A staggering 4.5m over 50s expect to work an average of six years beyond their state retirement age, according to an indepth report into the over-50s.
The Working Late Index, published by LV=, compiled from a poll of 1,551 over-50s in October, shows twice as many women as men expect to retire after their state retirement age.
Whilst 55 per cent of this group expect to work no more than five years past retirement, a quarter believe they will work five to ten years, and a further 20 per cent see themselves working well into their 70s or even 80s. One in ten (10%) late retirees say they will continue to work in the hope that their pension will increase in value.

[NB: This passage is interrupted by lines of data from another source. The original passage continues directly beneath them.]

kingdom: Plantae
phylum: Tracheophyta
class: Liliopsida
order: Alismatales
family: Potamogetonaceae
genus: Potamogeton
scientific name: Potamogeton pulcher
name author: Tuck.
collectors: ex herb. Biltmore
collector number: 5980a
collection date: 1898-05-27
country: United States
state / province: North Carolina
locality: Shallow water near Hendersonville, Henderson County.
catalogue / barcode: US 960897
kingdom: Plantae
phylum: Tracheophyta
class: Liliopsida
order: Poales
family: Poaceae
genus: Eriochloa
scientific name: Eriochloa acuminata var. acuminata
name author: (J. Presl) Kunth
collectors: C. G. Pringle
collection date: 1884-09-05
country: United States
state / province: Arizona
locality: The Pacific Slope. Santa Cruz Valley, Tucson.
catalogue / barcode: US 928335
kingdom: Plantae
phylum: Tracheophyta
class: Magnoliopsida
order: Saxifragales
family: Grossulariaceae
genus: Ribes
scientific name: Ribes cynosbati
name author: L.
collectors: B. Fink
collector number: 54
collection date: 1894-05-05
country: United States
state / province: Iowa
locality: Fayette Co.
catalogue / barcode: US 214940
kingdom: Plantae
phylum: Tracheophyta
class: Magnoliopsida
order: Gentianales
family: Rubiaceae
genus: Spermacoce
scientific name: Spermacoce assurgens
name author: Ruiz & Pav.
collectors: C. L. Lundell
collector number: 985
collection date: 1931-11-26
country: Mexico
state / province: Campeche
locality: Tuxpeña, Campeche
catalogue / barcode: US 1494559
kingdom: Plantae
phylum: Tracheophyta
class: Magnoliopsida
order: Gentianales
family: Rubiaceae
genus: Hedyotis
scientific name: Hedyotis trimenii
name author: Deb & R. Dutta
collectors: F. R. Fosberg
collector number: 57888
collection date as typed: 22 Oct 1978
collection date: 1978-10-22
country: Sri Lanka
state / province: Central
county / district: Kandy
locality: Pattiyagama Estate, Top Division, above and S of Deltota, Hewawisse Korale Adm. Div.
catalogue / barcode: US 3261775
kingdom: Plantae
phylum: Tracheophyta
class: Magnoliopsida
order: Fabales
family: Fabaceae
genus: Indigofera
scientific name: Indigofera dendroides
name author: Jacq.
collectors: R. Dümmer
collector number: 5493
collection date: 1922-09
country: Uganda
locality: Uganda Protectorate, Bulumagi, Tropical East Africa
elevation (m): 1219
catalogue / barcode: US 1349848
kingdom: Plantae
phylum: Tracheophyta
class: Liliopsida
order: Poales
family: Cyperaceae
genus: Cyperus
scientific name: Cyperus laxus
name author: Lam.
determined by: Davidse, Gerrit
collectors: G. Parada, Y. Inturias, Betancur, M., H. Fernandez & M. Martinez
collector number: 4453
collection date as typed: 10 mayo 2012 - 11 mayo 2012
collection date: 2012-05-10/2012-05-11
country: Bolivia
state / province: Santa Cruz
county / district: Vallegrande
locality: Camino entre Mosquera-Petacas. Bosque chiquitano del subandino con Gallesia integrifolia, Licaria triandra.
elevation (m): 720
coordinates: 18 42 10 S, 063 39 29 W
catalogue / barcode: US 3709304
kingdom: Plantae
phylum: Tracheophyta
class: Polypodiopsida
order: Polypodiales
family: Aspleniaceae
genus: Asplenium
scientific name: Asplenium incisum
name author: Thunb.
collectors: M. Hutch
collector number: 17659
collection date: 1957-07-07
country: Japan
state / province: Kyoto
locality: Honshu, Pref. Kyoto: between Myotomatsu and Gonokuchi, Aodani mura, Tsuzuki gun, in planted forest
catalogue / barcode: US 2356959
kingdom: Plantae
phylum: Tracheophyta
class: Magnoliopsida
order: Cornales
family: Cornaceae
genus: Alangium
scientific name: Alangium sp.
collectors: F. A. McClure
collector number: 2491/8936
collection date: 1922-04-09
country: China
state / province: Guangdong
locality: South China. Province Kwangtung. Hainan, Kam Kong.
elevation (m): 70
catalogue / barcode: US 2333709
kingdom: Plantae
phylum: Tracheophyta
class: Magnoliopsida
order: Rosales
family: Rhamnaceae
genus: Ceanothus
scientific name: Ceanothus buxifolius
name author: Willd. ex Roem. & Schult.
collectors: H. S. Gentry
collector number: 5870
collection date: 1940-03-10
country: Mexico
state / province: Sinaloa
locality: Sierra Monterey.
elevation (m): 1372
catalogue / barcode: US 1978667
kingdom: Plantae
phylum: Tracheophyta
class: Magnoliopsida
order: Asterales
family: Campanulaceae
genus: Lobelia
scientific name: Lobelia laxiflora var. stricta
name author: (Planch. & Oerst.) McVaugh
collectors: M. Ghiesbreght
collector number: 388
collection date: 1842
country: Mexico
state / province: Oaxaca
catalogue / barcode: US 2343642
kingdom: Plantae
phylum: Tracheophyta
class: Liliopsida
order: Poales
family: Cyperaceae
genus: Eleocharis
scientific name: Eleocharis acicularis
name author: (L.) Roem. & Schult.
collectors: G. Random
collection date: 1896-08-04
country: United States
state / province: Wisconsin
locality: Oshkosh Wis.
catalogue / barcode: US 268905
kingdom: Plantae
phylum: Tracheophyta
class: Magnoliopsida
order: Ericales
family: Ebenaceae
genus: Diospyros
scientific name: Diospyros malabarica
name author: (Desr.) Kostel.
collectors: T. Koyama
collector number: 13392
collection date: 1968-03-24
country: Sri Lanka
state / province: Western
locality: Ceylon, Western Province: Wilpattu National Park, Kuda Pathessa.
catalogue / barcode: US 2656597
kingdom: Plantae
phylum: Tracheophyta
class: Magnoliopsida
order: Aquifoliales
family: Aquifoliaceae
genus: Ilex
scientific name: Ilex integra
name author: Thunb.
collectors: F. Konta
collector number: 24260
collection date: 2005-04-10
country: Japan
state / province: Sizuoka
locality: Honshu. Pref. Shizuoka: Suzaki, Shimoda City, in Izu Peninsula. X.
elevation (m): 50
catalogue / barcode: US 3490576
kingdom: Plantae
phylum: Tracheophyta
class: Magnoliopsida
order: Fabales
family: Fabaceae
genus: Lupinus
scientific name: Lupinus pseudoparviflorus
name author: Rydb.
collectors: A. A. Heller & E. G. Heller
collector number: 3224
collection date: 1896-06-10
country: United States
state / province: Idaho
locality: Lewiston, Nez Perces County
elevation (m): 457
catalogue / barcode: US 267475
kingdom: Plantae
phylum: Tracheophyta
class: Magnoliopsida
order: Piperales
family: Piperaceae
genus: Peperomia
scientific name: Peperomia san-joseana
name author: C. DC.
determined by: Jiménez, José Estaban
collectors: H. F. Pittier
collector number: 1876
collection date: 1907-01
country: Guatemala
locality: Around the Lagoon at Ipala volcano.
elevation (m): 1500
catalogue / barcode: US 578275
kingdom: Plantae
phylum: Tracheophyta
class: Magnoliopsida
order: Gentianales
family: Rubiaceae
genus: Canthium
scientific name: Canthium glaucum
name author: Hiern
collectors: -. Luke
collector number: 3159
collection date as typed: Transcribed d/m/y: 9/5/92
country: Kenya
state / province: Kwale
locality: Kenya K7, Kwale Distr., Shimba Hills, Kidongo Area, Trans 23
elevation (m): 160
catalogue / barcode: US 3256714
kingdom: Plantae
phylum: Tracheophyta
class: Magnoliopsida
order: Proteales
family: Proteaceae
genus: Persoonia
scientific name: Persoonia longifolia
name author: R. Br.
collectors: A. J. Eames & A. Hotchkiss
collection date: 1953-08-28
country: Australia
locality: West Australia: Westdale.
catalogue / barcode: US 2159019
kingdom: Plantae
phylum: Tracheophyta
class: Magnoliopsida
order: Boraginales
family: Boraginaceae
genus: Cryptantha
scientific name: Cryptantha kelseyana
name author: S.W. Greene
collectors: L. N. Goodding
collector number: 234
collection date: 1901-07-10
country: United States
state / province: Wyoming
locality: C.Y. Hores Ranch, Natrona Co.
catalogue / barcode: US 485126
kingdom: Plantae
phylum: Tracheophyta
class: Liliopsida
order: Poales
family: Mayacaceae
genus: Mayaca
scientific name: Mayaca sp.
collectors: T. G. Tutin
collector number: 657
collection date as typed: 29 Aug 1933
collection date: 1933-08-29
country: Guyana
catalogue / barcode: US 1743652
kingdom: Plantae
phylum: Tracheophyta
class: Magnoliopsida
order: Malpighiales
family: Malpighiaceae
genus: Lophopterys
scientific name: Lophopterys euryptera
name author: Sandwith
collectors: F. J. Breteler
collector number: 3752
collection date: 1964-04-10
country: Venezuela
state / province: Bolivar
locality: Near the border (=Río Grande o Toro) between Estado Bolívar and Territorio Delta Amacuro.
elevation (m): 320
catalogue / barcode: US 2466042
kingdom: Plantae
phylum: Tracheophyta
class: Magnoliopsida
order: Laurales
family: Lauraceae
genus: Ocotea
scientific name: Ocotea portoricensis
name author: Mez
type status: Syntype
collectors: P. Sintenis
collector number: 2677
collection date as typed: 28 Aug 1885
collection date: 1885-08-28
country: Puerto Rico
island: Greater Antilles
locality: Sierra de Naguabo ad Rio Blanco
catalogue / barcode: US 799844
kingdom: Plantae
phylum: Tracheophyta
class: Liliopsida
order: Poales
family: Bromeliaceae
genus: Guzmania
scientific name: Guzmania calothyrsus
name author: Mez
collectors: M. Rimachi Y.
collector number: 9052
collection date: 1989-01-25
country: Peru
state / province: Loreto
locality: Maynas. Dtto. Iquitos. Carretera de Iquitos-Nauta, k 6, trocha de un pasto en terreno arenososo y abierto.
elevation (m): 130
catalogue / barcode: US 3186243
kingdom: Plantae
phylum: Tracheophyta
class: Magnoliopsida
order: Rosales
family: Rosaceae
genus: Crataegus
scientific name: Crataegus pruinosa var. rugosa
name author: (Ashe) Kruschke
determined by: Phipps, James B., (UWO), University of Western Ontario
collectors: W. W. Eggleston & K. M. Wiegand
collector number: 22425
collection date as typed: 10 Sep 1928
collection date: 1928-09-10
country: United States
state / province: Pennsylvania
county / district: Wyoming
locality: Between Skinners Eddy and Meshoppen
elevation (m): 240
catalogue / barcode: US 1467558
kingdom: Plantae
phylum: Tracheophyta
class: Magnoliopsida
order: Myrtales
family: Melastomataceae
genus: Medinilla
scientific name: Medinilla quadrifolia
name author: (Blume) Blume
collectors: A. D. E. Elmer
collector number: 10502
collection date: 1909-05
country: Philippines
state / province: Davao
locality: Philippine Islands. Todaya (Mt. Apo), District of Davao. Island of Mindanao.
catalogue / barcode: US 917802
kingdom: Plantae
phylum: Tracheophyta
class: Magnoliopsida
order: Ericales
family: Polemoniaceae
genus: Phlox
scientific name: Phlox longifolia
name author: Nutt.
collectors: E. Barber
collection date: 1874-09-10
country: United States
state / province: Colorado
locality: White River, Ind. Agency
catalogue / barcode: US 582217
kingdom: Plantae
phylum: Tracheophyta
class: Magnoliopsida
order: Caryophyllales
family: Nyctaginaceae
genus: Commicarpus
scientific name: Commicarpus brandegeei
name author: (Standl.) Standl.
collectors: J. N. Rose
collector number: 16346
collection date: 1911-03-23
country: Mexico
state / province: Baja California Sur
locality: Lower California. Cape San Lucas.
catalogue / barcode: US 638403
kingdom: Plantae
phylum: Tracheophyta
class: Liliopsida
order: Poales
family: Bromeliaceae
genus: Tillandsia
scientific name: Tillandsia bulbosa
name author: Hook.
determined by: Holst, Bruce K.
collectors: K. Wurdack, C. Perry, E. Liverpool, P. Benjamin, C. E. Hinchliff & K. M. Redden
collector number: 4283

According to LV=’s research, one in five over-50s who had retired have since gone back to work; 4 per cent full-time, 10 per cent part-time and 6 per cent unpaid in the voluntary sector. Of those who have taken the U-turn from retirement back to the workplace, 34 per cent said they missed working and 32 said they were looking for a new challenge. But 26 per cent went back to work because their combined state and private pension wasn’t enough to support their retirement lifestyle.
When asked about the impact of the Coalition Government’s recent Comprehensive Spending Review, two in five (40 per cent) over-50s said that they expect to have lower savings and income in retirement as a result, compared to just 2 per cent who think they will be better off. 29 per cent are unsure of how the cuts will affect them.
The Government’s change to the state retirement age to 66 from 2020 has left 47 per cent of people in their 50s believing they will be adversely affected. 26 per cent said they will now have to retire later than planned, and 21 per cent said they will retire as planned, but as they won’t receive a state pension in the very early years of their retirement, they will struggle on a smaller income at the beginning.
Ray Chinn, LV= head of pensions, says: ”Britain’s over-50s have already slashed their retirement savings by nearly £18 billion in the last year, and now it looks like many will have to continue working to ensure they have adequate income in retirement. This is not only because there is not enough in their pension pots, with 9 per cent of over-50s saying they need to maintain an income to financially support their children. It is worrying to see that many over-50s expect to work up to 15 years past the state retirement age, and in some cases are working even more hours than they did earlier in their careers.”